Beantworte anhand des Textes über John Surman diese Fragen:
(a) Mit welcher Besetzung entstand laut Text das Album „Free And Equal“?
(b) Wie heißt das neue, eindeutig jazzorientierte Album?
(c) Aus welchem Jahr stammt das Album „Stranger Than Fiction“?

> [Angezeigter Text]:
>>>>
Mangelnden Abwechslungsreichtum kann man dem Multiinstrumentalisten John Surman wirklich nicht vorwerfen. In den letzten zwölf Jahren machte er für ECM Aufnahmen mit Kirchenorgel (“Rain On The Window”), Streichern (“The Spaces In Between”), Blechbläserensemble (“Free And Equal”) sowie Chor (“Proverbs And Songs”) und setzte sich im Zusammenspiel mit dem Dowland Project experimentell mit Früher Musik auseinander (“Romaria”). Jetzt bietet er einem mit “Brewster’s Rooster” nach langer Zeit mal wieder ein Album, das eindeutig jazzorientiert ist. Für eine ähnlich dynamische Performance mit einer Jazzgruppe muß man in Surmans Diskographie schon bis zum 1993er Album “Stranger Than Fiction” zurückgehen.
<<<<
(Gespeicherte Dateneinträge)
>>>>
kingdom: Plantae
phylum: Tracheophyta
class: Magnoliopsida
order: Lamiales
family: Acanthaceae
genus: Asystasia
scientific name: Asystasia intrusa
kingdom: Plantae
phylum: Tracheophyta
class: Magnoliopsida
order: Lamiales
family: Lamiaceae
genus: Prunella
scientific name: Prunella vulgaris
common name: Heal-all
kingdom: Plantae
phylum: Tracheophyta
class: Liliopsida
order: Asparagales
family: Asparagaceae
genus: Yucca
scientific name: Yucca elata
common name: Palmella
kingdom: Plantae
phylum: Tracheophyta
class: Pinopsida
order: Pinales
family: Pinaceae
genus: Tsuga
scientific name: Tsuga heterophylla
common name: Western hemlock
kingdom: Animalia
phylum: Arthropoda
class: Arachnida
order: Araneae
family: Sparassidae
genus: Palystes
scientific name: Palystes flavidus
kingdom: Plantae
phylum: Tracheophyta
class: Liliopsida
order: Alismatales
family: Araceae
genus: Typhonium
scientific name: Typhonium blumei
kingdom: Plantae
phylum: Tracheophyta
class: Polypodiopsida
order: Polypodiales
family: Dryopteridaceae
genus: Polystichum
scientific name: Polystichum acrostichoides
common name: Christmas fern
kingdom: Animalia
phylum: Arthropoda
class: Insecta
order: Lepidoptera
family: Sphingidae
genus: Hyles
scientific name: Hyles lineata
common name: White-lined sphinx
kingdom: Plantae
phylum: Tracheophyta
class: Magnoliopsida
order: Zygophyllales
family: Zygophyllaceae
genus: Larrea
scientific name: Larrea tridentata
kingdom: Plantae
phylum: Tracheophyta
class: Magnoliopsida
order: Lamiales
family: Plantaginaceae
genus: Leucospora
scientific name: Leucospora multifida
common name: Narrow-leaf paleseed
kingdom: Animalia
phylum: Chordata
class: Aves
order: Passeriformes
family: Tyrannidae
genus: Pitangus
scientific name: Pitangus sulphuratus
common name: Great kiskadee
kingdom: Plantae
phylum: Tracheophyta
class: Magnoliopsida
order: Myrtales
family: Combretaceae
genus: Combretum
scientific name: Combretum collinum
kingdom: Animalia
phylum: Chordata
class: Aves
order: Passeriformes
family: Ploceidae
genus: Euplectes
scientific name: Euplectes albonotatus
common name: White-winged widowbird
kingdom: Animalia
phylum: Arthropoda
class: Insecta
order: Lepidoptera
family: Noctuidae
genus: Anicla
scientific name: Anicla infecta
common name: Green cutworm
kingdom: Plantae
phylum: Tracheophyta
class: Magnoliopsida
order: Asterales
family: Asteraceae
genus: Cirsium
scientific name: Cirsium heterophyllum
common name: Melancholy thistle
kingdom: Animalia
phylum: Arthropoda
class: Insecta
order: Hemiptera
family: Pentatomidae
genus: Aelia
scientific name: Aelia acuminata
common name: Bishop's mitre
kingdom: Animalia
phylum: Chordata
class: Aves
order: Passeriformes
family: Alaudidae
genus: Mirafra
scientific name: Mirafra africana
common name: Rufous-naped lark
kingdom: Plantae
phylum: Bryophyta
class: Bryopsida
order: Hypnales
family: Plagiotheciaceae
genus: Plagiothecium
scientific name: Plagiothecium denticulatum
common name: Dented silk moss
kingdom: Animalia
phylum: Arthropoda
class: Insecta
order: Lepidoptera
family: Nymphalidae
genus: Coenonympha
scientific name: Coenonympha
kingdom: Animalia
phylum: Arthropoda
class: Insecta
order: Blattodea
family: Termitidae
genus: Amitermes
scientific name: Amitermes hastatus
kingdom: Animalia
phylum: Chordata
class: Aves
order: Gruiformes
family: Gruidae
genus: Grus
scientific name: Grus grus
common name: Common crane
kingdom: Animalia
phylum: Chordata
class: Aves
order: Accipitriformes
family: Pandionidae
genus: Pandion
<<<<
> [Ergebnis]:
(a) Mit einem Blechbläserensemble.
(b) „Brewster’s Rooster“.
(c) Aus dem Jahr 1993.